TASK DETAILS =
Write out the listing below in full and exactly, leaving out every picture.

PROVIDED RECORDS =
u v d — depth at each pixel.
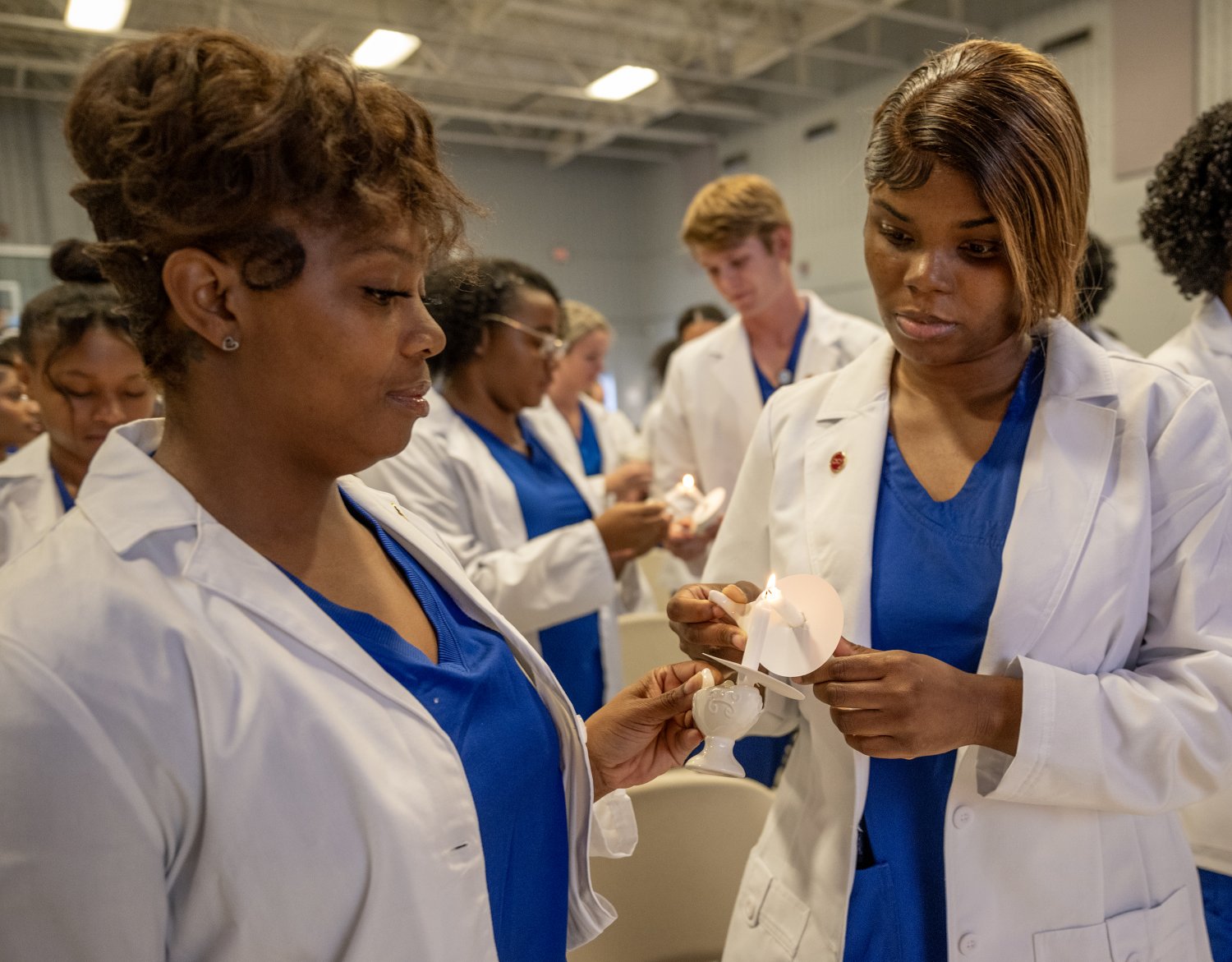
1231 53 6.10
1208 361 1.32
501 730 0.73
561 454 2.15
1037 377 0.96
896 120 0.83
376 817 0.58
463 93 10.27
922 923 0.94
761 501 1.13
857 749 0.82
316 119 0.56
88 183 0.58
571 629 1.90
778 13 8.39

EXERCISE ANSWER =
u v d — depth at each pixel.
1231 53 6.10
1208 361 1.32
501 730 0.73
561 454 2.15
1037 377 0.96
896 120 0.83
376 817 0.58
463 93 10.27
922 923 0.94
761 501 1.13
857 749 0.82
316 119 0.56
88 183 0.58
571 629 1.90
778 13 8.39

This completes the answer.